● **EXERCISE BRIEF**: Output the entries from the start through the line containing "# Table of Contents" as a Markdown table with the columns Row and Line, one numbered row per line, skipping blank lines. Leave the pictures out.
------------------------
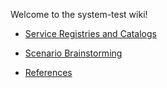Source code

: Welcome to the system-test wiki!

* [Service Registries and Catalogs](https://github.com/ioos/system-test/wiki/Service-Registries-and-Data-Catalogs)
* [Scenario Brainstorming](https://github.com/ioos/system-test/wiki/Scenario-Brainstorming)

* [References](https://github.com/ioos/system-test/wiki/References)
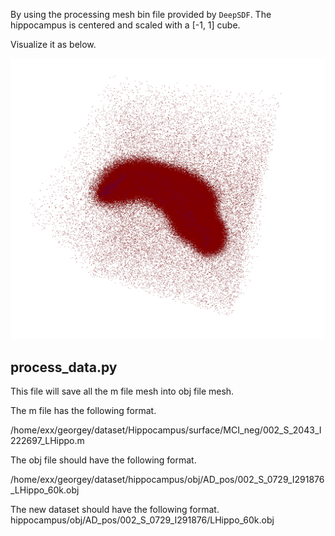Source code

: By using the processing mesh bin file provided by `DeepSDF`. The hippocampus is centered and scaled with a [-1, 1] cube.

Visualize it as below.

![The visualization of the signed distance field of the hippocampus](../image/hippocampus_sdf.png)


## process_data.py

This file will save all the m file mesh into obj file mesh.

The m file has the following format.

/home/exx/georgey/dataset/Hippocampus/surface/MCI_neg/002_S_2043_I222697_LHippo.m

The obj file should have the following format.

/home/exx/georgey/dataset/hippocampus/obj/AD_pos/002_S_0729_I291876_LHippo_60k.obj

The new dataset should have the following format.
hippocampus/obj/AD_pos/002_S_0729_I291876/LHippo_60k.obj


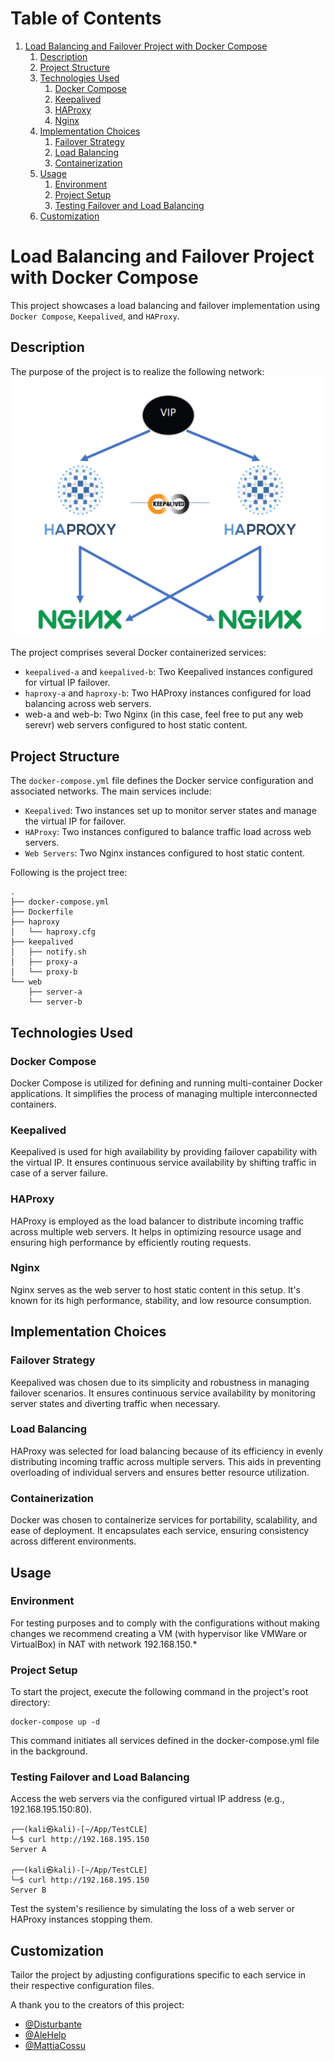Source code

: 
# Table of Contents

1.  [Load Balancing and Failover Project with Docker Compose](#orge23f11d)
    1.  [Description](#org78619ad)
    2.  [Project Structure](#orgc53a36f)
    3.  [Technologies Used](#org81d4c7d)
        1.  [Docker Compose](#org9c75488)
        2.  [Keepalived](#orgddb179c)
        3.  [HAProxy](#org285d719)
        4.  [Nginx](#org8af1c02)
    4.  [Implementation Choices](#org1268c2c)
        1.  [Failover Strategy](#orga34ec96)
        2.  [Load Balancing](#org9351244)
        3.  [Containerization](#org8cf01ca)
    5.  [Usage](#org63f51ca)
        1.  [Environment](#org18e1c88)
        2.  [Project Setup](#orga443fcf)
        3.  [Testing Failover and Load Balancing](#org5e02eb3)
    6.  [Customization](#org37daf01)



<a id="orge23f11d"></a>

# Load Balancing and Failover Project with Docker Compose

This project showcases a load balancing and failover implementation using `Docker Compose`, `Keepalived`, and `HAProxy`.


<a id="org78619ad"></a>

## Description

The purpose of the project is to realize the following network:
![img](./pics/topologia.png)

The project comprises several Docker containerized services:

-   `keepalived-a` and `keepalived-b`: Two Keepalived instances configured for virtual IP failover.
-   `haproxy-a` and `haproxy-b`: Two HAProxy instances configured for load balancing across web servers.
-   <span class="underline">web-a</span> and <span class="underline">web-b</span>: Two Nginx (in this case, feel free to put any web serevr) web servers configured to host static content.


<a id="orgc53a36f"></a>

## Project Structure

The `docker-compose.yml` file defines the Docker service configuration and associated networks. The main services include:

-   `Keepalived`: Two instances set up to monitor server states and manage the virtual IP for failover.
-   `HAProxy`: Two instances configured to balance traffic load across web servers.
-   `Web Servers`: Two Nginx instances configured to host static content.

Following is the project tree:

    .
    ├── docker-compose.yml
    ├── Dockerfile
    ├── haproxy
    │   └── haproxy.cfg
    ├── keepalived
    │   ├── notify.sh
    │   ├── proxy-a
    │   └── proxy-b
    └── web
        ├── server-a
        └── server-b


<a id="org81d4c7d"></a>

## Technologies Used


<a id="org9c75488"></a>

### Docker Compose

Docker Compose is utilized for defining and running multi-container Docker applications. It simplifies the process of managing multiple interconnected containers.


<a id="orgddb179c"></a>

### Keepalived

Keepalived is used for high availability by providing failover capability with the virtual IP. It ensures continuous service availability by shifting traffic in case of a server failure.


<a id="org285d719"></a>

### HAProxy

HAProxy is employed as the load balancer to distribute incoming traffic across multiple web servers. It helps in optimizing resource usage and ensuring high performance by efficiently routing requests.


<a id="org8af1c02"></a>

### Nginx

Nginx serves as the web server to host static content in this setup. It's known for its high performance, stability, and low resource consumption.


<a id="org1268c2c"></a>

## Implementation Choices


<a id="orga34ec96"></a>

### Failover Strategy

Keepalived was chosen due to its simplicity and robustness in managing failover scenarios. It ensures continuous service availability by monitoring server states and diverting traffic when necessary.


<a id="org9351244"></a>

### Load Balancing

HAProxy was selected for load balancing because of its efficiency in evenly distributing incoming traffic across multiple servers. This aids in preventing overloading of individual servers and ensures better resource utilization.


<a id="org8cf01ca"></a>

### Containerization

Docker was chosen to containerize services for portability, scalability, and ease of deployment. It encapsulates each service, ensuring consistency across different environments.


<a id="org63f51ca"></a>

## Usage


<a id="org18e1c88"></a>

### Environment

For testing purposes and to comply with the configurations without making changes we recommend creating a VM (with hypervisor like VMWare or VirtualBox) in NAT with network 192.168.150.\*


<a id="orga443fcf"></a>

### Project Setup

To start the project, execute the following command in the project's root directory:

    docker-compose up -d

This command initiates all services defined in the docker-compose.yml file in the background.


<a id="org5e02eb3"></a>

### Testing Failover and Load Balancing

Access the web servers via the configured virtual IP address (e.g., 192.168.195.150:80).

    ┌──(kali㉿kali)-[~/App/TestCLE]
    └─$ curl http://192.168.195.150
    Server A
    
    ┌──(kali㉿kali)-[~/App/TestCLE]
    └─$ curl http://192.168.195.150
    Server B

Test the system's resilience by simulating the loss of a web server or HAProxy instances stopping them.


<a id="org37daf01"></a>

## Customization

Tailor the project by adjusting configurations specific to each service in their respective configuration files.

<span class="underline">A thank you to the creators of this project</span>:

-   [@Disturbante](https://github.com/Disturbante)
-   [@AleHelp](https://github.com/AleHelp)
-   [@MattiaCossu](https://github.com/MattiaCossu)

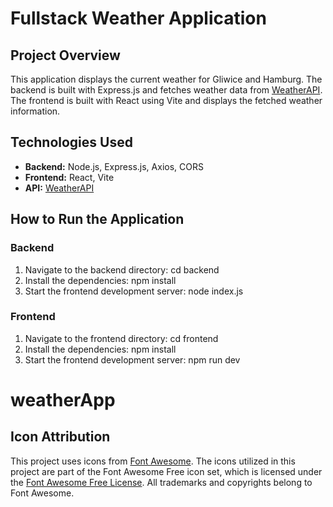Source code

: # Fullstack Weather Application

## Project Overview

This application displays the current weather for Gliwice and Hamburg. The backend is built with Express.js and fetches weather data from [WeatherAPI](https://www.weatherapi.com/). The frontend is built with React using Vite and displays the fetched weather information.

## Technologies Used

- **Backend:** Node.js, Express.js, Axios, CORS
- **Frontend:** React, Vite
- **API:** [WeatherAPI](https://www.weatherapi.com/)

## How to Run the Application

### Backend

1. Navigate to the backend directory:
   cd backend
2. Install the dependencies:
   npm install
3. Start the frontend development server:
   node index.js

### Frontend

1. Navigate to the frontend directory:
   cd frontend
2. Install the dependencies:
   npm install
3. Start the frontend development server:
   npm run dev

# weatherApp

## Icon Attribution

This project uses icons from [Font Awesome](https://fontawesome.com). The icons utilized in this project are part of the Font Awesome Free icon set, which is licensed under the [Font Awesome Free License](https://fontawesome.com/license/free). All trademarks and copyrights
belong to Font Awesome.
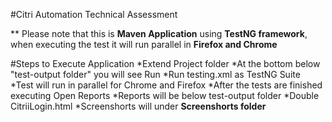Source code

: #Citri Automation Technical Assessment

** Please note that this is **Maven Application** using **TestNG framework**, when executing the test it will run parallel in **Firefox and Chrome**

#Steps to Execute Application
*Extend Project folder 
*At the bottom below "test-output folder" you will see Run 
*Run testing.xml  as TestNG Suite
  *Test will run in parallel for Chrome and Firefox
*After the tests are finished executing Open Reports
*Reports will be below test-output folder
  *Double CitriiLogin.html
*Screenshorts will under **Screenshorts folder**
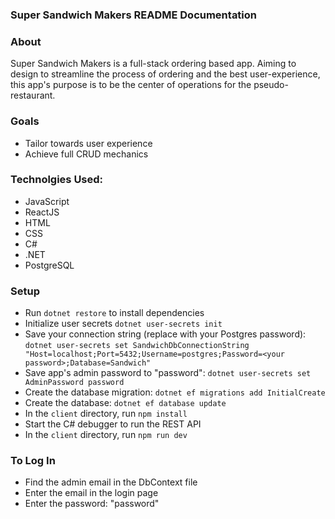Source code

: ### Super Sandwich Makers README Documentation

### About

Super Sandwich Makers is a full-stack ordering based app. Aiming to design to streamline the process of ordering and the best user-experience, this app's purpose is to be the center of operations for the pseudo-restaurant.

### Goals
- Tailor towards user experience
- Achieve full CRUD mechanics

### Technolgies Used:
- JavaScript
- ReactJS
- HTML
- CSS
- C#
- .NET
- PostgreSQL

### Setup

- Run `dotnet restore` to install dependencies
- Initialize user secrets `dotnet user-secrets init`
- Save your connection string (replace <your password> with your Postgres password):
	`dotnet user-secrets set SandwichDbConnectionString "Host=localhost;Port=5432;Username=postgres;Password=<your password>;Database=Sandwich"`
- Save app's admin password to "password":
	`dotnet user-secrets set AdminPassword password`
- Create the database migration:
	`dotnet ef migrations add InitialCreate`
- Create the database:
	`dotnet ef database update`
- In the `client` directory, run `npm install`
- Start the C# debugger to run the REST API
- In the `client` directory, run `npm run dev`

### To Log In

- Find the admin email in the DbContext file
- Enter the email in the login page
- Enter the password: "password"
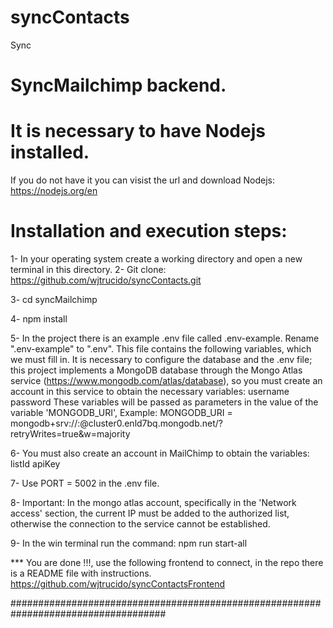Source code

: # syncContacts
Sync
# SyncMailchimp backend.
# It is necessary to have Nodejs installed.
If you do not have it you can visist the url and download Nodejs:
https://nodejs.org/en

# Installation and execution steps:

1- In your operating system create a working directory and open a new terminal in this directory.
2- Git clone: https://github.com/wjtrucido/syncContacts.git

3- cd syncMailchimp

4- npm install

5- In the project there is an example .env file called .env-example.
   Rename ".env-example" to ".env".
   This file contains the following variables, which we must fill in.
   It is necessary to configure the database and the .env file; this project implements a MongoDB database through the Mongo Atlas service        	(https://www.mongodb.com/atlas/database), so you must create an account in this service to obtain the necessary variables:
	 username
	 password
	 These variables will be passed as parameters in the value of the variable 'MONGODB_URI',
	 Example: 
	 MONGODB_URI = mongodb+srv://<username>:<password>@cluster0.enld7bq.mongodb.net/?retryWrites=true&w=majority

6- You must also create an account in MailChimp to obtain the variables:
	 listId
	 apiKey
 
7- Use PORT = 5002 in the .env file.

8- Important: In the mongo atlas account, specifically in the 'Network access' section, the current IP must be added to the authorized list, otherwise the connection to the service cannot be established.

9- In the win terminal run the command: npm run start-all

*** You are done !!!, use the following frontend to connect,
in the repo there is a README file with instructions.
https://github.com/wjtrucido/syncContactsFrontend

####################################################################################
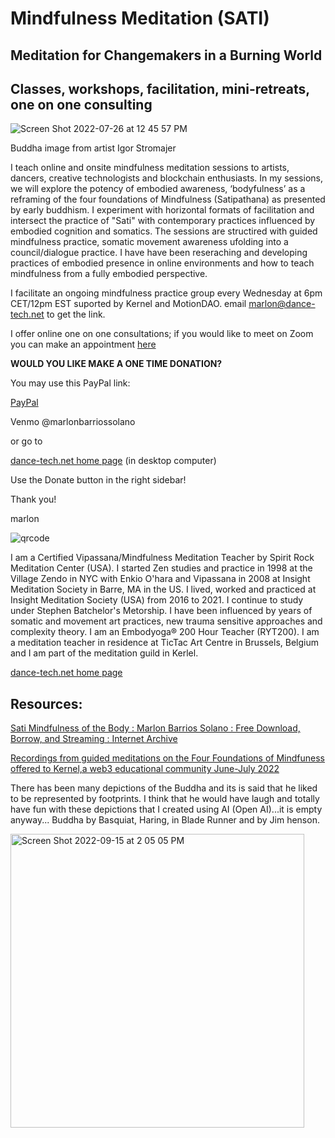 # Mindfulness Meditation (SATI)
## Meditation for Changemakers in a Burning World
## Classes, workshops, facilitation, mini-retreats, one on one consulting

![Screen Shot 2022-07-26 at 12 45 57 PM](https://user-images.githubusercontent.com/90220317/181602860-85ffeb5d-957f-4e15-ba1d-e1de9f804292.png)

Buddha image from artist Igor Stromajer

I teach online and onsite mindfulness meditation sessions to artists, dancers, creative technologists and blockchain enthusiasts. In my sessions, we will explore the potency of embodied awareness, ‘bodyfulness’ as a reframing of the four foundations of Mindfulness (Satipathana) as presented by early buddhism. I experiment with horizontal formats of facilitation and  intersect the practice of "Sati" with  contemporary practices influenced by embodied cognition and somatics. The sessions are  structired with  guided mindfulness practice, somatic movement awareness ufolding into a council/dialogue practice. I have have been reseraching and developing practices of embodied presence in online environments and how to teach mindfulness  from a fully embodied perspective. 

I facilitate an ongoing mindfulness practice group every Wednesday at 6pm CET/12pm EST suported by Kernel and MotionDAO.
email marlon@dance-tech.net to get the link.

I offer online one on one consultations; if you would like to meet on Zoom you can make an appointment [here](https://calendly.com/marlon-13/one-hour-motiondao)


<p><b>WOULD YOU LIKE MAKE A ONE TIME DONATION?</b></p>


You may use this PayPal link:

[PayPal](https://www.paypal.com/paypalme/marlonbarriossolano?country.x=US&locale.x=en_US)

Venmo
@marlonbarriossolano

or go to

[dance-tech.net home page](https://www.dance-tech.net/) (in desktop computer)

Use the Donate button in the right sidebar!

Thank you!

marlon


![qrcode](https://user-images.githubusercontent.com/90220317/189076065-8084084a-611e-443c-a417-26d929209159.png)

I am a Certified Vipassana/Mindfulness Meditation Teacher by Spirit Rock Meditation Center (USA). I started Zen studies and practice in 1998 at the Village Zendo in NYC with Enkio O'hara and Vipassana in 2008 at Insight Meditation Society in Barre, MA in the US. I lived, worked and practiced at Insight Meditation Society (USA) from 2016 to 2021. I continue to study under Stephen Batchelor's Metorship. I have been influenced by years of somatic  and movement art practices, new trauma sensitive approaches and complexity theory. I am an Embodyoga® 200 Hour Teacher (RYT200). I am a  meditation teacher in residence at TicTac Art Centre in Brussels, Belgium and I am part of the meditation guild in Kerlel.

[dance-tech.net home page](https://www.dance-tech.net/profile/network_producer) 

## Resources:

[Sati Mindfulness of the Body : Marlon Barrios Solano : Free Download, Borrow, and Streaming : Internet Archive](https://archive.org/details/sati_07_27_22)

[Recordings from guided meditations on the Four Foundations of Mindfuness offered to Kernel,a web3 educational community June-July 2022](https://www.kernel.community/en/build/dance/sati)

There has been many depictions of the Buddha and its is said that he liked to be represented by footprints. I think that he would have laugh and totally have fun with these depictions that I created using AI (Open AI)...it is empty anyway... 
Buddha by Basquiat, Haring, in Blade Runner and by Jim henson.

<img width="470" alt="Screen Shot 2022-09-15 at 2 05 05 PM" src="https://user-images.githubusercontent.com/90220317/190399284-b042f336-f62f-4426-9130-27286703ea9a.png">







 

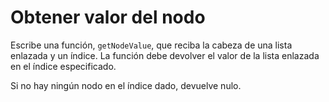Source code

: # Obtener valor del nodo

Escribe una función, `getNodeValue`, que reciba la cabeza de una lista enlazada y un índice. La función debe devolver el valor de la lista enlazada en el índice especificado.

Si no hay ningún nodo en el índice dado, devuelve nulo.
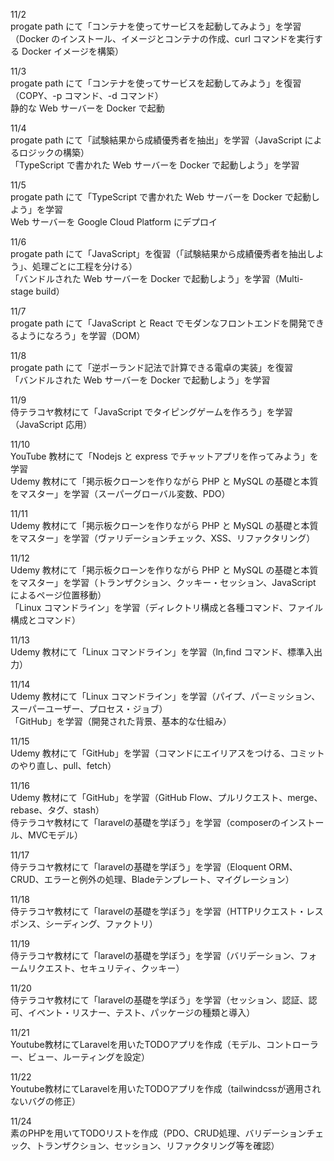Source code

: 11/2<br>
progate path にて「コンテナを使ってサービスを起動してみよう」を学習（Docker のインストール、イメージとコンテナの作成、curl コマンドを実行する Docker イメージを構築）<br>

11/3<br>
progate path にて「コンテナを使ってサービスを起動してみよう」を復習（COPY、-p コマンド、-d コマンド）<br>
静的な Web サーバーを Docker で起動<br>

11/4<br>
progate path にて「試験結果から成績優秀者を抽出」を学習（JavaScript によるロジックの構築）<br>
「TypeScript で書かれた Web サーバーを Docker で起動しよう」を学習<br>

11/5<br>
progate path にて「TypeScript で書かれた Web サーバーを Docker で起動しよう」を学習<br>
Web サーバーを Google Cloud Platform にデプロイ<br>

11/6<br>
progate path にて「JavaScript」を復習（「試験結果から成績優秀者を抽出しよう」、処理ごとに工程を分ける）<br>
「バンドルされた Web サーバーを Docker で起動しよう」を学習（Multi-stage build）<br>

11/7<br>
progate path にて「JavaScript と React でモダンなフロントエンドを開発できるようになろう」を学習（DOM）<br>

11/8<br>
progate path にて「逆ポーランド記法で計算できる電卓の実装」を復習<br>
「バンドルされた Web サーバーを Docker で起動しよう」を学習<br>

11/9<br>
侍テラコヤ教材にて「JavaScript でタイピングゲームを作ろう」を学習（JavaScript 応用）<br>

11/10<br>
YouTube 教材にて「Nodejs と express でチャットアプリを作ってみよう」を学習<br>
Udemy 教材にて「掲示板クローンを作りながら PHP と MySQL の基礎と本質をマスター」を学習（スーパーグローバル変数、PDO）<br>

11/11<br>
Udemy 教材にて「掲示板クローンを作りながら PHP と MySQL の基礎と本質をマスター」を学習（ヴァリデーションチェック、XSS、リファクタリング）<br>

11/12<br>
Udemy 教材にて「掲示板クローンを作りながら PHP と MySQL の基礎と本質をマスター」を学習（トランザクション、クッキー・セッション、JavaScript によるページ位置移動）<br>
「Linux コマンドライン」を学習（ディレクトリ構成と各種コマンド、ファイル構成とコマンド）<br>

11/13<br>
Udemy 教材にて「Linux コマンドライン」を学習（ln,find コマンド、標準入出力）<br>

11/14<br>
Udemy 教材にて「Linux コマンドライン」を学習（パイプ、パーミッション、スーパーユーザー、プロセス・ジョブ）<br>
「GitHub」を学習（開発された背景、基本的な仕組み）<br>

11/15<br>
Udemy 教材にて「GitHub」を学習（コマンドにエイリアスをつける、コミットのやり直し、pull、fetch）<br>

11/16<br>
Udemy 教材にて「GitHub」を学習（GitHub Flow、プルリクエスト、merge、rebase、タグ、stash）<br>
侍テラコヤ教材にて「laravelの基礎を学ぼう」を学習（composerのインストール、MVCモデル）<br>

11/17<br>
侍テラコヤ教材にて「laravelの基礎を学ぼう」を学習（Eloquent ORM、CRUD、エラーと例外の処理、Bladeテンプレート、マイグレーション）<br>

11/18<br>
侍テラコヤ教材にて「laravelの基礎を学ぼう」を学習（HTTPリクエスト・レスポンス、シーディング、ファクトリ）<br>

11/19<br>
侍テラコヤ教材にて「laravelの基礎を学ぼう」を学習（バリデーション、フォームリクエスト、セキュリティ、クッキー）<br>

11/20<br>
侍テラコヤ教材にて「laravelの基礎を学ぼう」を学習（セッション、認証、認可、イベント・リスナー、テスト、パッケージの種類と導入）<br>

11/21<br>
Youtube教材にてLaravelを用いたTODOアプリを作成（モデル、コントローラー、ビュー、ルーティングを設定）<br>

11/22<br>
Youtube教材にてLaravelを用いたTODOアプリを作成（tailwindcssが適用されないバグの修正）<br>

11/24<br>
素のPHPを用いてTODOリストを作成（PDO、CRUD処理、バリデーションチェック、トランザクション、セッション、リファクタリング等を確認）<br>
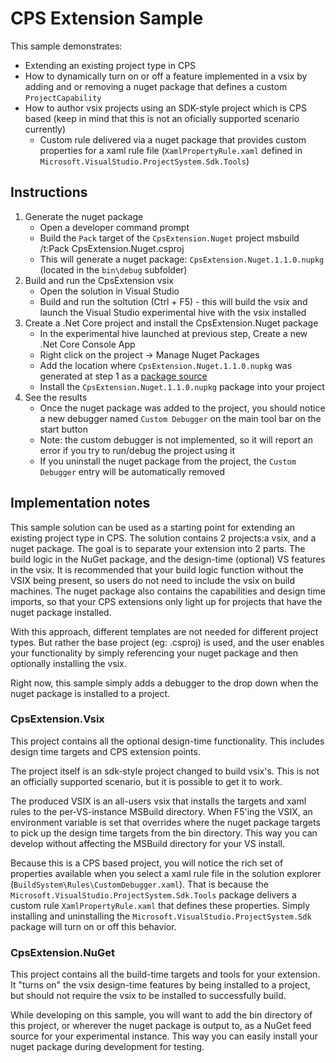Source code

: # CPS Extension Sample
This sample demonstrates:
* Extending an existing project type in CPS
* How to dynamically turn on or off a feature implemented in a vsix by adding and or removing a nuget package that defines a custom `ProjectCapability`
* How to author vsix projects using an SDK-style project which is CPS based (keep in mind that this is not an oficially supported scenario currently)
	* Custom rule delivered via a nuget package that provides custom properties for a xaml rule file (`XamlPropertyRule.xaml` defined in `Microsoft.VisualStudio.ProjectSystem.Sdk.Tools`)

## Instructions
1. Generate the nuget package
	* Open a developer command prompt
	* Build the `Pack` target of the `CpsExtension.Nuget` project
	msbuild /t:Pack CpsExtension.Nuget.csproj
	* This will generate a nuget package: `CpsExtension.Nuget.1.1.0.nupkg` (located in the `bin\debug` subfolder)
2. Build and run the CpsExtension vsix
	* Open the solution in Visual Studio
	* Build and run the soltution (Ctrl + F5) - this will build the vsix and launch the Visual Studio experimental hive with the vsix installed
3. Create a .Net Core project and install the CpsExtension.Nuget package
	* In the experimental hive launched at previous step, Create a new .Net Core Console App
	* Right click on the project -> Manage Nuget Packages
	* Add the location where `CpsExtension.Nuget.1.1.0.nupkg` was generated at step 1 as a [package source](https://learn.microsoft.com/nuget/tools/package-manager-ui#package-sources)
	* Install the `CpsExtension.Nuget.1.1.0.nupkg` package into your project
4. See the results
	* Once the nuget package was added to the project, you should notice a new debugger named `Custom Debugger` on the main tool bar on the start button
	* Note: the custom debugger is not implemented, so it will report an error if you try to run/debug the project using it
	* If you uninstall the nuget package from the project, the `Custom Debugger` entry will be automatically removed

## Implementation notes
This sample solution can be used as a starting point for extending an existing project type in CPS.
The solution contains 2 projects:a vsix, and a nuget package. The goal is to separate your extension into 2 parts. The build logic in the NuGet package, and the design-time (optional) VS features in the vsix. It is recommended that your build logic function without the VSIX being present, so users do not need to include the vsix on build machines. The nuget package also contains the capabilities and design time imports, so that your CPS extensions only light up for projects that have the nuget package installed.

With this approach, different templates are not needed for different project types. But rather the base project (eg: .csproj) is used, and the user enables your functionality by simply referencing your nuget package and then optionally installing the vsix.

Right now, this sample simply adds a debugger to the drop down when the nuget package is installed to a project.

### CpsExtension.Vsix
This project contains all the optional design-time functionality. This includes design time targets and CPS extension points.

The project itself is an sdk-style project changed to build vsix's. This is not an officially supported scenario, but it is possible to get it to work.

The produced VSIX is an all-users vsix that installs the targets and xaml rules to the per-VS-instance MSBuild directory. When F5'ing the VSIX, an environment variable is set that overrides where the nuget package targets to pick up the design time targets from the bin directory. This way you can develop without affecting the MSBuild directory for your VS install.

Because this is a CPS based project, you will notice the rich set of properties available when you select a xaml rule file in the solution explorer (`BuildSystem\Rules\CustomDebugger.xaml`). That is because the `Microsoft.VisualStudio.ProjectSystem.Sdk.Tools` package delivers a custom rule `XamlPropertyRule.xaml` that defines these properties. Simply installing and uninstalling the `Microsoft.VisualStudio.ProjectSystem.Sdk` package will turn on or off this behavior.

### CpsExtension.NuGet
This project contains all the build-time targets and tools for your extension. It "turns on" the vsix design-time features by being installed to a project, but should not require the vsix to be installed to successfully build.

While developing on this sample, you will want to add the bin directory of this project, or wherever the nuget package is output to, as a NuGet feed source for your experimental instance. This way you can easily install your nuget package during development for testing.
------------------------
● **SOLUTION FOR THIS EXERCISE**:
| Row | Line |
|---|---|
| 1 | Source code |
| 2 | : Welcome to the system-test wiki! |
| 3 | * [Service Registries and Catalogs](https://github.com/ioos/system-test/wiki/Service-Registries-and-Data-Catalogs) |
| 4 | * [Scenario Brainstorming](https://github.com/ioos/system-test/wiki/Scenario-Brainstorming) |
| 5 | * [References](https://github.com/ioos/system-test/wiki/References) |
| 6 | Source code |
| 7 | : By using the processing mesh bin file provided by `DeepSDF`. The hippocampus is centered and scaled with a [-1, 1] cube. |
| 8 | Visualize it as below. |
| 9 | ![The visualization of the signed distance field of the hippocampus](../image/hippocampus_sdf.png) |
| 10 | ## process_data.py |
| 11 | This file will save all the m file mesh into obj file mesh. |
| 12 | The m file has the following format. |
| 13 | /home/exx/georgey/dataset/Hippocampus/surface/MCI_neg/002_S_2043_I222697_LHippo.m |
| 14 | The obj file should have the following format. |
| 15 | /home/exx/georgey/dataset/hippocampus/obj/AD_pos/002_S_0729_I291876_LHippo_60k.obj |
| 16 | The new dataset should have the following format. |
| 17 | hippocampus/obj/AD_pos/002_S_0729_I291876/LHippo_60k.obj |
| 18 | Source code |
| 19 | :  |
| 20 | # Table of Contents |